Public records are the backbone of many court cases regarding property, contracts, probate, and torts.
Attorneys with savvy assistants can prevail in a variety of cases if they do their homework using public records. And that research can do double duty, uncovering more potential clients with similar issues, expanding one’s client base and saving precious marketing funds with a targeted approach. Offering to solve a problem for a person before he’s a client is a good first step in a long-term business relationship and will earn many positive referrals.
Check out different types of public records that can be used to help attorneys:
- Property records – taxing property owners depends on property records held by municipalities, all of which are public record. The methods for establishing and assessing property taxes, creating building codes, and upholding habitability standards should all be contained in official records, including annual town reports, and comparable to similar municipalities.
- vital records – these public documents are necessary exhibits in cases involving factual issues regarding births, marriages, deaths, adoptions, and divorces. A valid divorce decree filed with the court is necessary for cases involving adjustments to child support, contempt, custody, and disposition of assets.

[Records shown]:
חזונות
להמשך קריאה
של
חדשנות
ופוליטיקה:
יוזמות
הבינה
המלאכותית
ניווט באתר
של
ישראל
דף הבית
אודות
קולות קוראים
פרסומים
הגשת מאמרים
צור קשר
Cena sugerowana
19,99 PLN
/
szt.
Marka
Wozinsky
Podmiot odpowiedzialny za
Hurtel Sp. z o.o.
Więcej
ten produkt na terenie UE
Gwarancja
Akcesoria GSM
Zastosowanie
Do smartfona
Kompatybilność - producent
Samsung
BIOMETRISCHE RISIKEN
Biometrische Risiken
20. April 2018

* * *

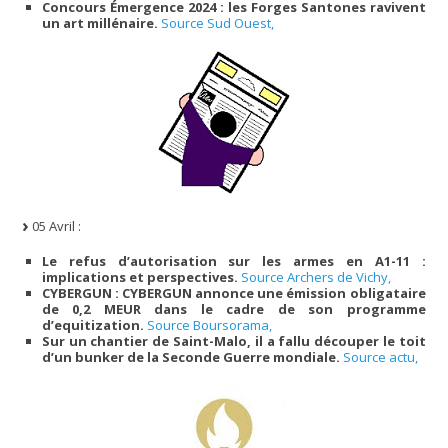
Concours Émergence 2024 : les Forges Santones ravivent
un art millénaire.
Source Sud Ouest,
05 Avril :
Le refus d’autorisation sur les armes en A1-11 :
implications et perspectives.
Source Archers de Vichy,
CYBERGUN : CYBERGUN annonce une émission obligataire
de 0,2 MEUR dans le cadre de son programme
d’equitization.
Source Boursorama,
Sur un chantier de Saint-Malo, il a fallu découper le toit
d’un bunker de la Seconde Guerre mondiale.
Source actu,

--

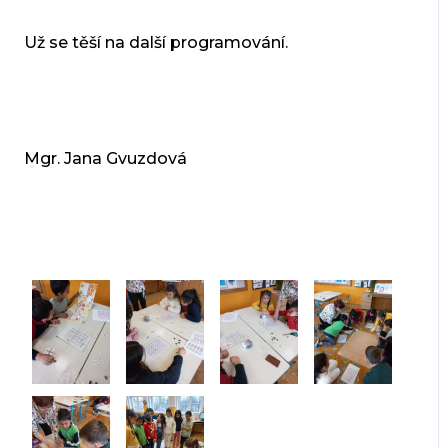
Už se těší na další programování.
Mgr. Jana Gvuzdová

[Required work]: Copy the passage on how public records help attorneys in full, word for word.

[Exercise output]:
Public records are the backbone of many court cases regarding property, contracts, probate, and torts.
Attorneys with savvy assistants can prevail in a variety of cases if they do their homework using public records. And that research can do double duty, uncovering more potential clients with similar issues, expanding one’s client base and saving precious marketing funds with a targeted approach. Offering to solve a problem for a person before he’s a client is a good first step in a long-term business relationship and will earn many positive referrals.
Check out different types of public records that can be used to help attorneys:
- Property records – taxing property owners depends on property records held by municipalities, all of which are public record. The methods for establishing and assessing property taxes, creating building codes, and upholding habitability standards should all be contained in official records, including annual town reports, and comparable to similar municipalities.
- vital records – these public documents are necessary exhibits in cases involving factual issues regarding births, marriages, deaths, adoptions, and divorces. A valid divorce decree filed with the court is necessary for cases involving adjustments to child support, contempt, custody, and disposition of assets.